Chungking Express: Electric Youth

<i>Chungking Express:</i> Electric Youth

Chungking Express (1994) was the Masculin féminin of the 1990s, a pop art movie about cool twentysomethings looking for love in the city that has replaced Paris as the center of the world-cinema imagination. What Jean-Luc Godard did for “the generation of Marx and Coca-Cola” in the mid-1960s, Wong Kar-wai did for restless Hong Kong youth during the anxious decade that preceded the handoff to China. Masculin féminin (1966) and Chungking Express were the first films in which their respective directors focused predominantly on characters who were around ten years their juniors. This generation gap imparts a sense of distance mixed with tenderness, and also focuses the films on the dominant issue for heterosexual young adults: how to negotiate the desire and confusion they feel vis-à-vis the opposite sex.
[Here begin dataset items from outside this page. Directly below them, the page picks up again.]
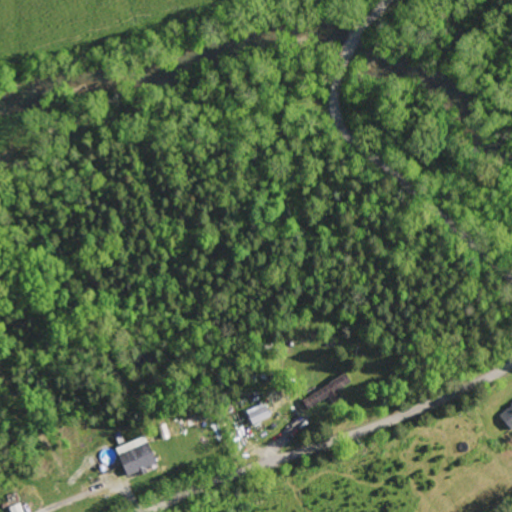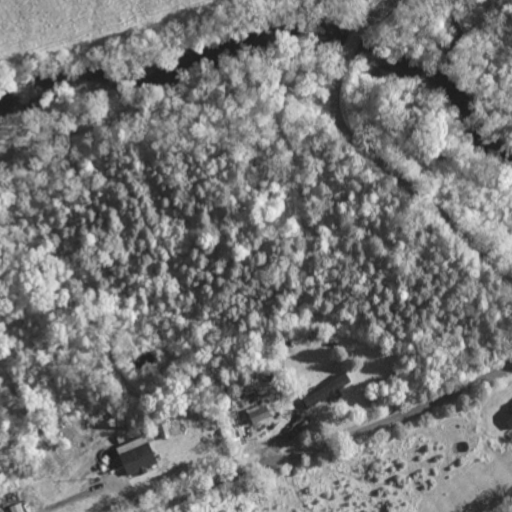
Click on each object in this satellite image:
road: (373, 15)
road: (350, 49)
road: (503, 369)
building: (321, 393)
building: (254, 414)
building: (506, 416)
building: (131, 456)
road: (95, 489)
building: (13, 508)
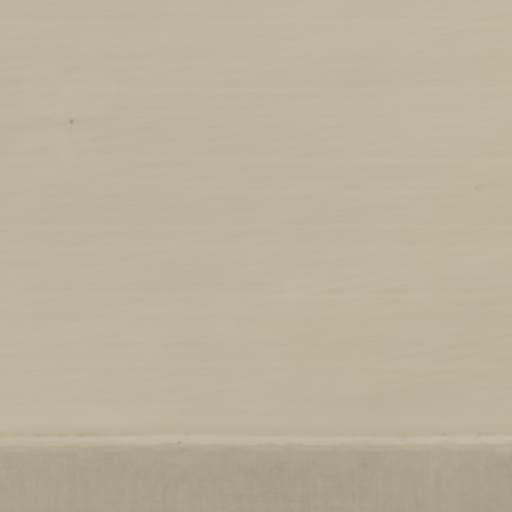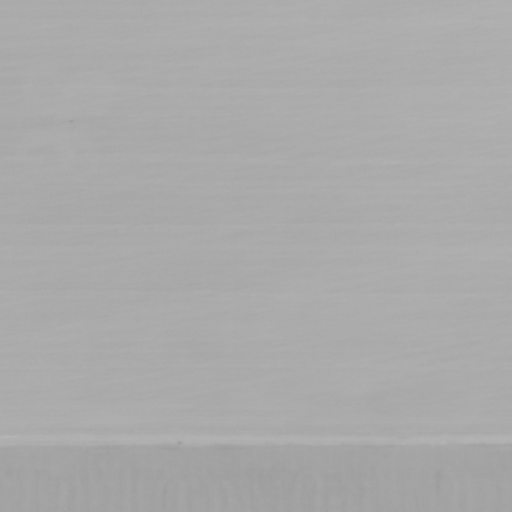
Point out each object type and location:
crop: (255, 255)
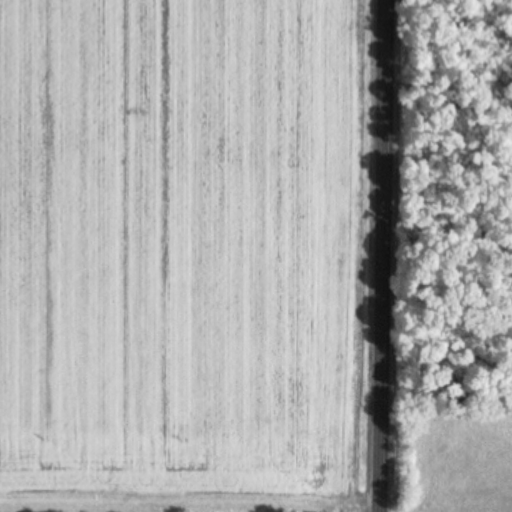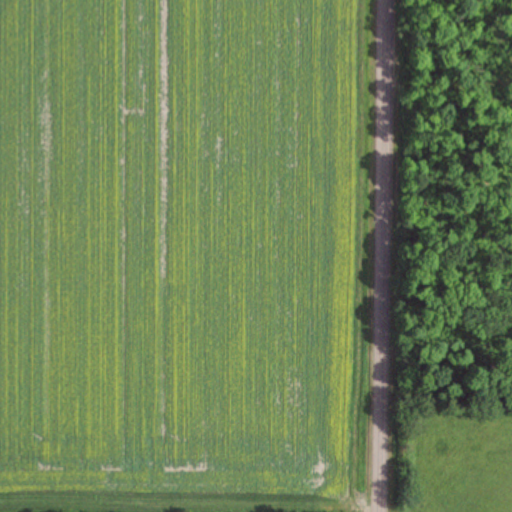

Made while Wong was taking a break from the lengthy, difficult post­production of his only martial arts period picture, Ashes of Time (1994), Chungking Express was intended as a money-generating quickie for the director’s Jet Tone company, and indeed the movie, which was made in three months, start to finish, has a wacky spontaneity that is unique in his oeuvre. Wong piled on the commercial elements: the first half is a nod to the gangster thriller, the second is pure screwball romance. The protagonists of both sections are cops, and the four main actors are all Asian box office attractions: pop music idols Takeshi Kaneshiro and Faye Wong, Hong Kong action/dramatic star Tony Leung Chiu-wai, and veteran actress Brigitte Lin Ching-hsia (the film’s only fortysomething star, coming out of retirement for a cameo appearance as a drug smuggler, fashioned as an homage to another middle-aged cult actress, Gena Rowlands in Gloria). Again comparing the film with Masculin féminin, the female leads in both are played by singers with youth culture followings. But unlike Masculin féminin’s Chantal Goya, a pop singer playing the role of a pop singer, Faye Wong in Chungking Express plays a waitress, albeit one who becomes identified with two songs—the Mamas and the Papas’ “California Dreamin’” and a Cantonese cover of the Cranberries’ “Dreams” by a singer named Faye Wong—which accompany her as she works. While the difference in strategy is minimal—at one point or another, both performers either lip-synch or dance to their own recorded voices—the difference between Godard’s and Wong’s depictions of the female characters is enormous. The Goya character is monstrous in her narcissism and vacuity. On the other hand, Wong is as empathetic with Faye Wong’s waitress as he is with the cops played by Kaneshiro and Leung.